**QUOTED PASSAGE:**
= Beginning of Section =
Hyperthreading is a feature of some versions of the Intel Pentium 4 and later. A hyperthreaded computer has a single processor but acts as a computer with a multiprocessor. When you launch the Windows Task Manager on a hyperthreaded computer and click the Performance tab, the Windows Task Manager displays the usage history for two CPUs.
A hyperthreaded processor acts like multiple processors embedded on the same microchip. Some of the resources on the chip are duplicated, such as the register set. Other resources are shared, such as the execution units and the cache. Some resources, such as the buffers that store micro operations, are partitioned, with each logical processor receiving a portion.
= End of Section =
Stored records
= Beginning of Section =
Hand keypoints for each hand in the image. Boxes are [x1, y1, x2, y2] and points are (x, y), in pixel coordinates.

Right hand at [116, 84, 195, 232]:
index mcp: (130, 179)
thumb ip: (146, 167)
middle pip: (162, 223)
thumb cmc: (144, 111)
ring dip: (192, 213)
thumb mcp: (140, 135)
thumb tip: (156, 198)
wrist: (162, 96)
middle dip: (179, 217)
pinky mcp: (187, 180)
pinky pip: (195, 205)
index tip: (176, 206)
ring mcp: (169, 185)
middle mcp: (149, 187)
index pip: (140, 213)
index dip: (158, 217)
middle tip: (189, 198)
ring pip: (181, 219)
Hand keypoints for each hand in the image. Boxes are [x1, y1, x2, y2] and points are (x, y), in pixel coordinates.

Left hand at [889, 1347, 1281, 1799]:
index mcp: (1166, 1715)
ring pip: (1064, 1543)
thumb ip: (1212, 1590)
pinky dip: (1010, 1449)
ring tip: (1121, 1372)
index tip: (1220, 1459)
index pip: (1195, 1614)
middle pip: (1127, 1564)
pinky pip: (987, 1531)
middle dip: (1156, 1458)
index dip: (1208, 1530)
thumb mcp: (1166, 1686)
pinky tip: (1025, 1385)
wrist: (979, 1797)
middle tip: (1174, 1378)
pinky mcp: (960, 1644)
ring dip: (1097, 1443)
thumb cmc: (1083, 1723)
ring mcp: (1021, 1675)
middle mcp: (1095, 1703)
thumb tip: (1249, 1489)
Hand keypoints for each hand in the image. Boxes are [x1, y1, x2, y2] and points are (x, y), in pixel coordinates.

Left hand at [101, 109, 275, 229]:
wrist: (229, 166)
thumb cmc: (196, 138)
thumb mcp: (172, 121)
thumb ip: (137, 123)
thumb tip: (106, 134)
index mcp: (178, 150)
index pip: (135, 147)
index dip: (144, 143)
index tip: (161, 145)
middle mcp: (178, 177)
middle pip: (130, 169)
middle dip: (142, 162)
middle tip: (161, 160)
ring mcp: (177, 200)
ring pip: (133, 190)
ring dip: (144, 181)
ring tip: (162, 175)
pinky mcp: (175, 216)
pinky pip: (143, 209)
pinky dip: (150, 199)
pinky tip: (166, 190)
= End of Section =
**ACTIVITY:**
Reproduce word for word the part of the hyperthreading text that runs from "Hyperthreading is a" down to "for two CPUs.". Rely only on the hyperthreading text, not on the data.

**OUTPUT FOR THIS EXERCISE:**
Hyperthreading is a feature of some versions of the Intel Pentium 4 and later. A hyperthreaded computer has a single processor but acts as a computer with a multiprocessor. When you launch the Windows Task Manager on a hyperthreaded computer and click the Performance tab, the Windows Task Manager displays the usage history for two CPUs.